Моя жизнь в искусстве
Шрифт:
Решено было сделать экскурсию по всей России и собрать целую труппу непризнанных музыкантов и артистов из народа, составить оркестр, обновить музыку…
Экскурсия состоялась, нашли и даже привезли некоторых интересных самородков, о которых никто не ведал до тех пор, например, совершенно исключительного, я бы сказал, гениального виртуоза-пастуха на жилейке, который мог бы конкурировать силой и музыкальностью звука своего доморощенного инструмента с виртуозами на духовых инструментах, сохраняя при этом наивность и аромат полей и лесов.
Привезли удивительное трио матери и двух ее детей, с замечательными голосами: высочайшим сопрано девочки, альтом мальчика и баритоном матери, которая, точно волынка, умела тянуть звук без передышки; невозможно было подметить моментов
Были и женщины-плакальщицы, которые с помощью весьма своеобразных каденций и голосовых переливов и ладов оплакивали покойников. Был открыт рассказчик, приемы которого можно было оспаривать с эстетической точки зрения, но оригинальность и талантливость которого оказалась вне сомнений. Он имитировал пьяного: с всхлипываниями, с биением в грудь, с воплями, с криками отчаяния и с рыданием он рассказывал грустные повести о своей возлюбленной или об умершем на поле битвы брате, друге, или о матери, которая бросила детей и пустилась в разврат. По рассказам, слезы потоками лились из его глаз, темперамент надрывал душу, и нельзя было без содрогания и плача слышать и видеть это необыкновенно сильное, хотя и мало эстетичное исполнение.
Вместо того чтобы сдерживать затеи молодой компании, я сам увлекался и, на собственную голову, поджигал других. Уж очень мне казались интересными новые идеи!
Опять стали искать капиталистов, а в ожидании их – тратить деньги в счет будущих доходов. Авансом было сделано много затрат, собрана часть труппы.
Капиталист не находился, и все расходы по студии, естественно, легли на меня, несмотря на то что большая часть моего прежнего долга по Обществу искусства и литературы не была еще мною погашена.
========================================================================
→ ЗАДАНИЯ
(A) На каком инструменте, согласно тексту документа, играл найденный во время экскурсии виртуоз-пастух?
(B) Пожалуйста, измените фрагмент текста документа, который начинается со слов «Вместо того чтобы» и заканчивается словами «еще мною погашена.»: замените «затеи» на «выдумки» и выведите этот фрагмент целиком.
Записи для работы не понадобятся.

→ ИСХОДНЫЕ ЗАПИСИ
========================================================================
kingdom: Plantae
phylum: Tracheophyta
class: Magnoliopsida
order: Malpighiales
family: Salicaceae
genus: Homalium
========================================================================
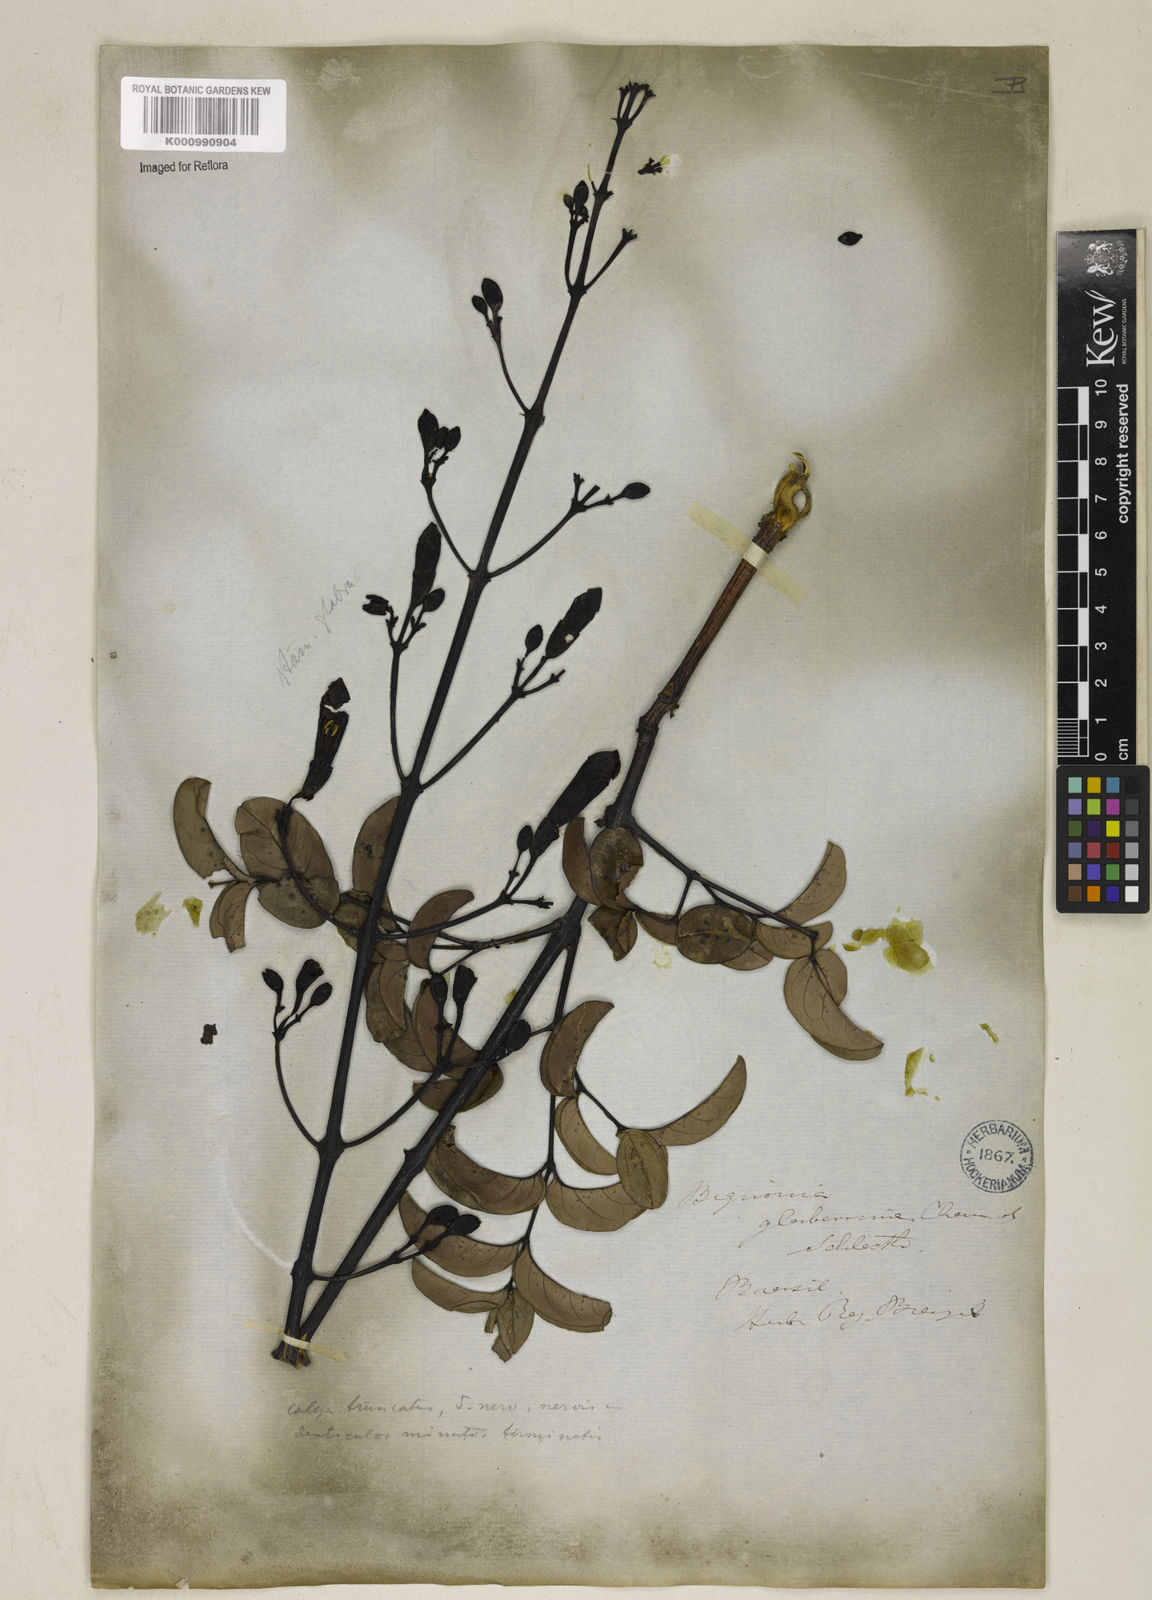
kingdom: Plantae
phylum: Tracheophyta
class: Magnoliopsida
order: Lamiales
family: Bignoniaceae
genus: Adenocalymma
========================================================================
→ ОТВЕТЫ
(A) На жилейке.

(B)
Вместо того чтобы сдерживать выдумки молодой компании, я сам увлекался и, на собственную голову, поджигал других. Уж очень мне казались интересными новые идеи!
Опять стали искать капиталистов, а в ожидании их – тратить деньги в счет будущих доходов. Авансом было сделано много затрат, собрана часть труппы.
Капиталист не находился, и все расходы по студии, естественно, легли на меня, несмотря на то что большая часть моего прежнего долга по Обществу искусства и литературы не была еще мною погашена.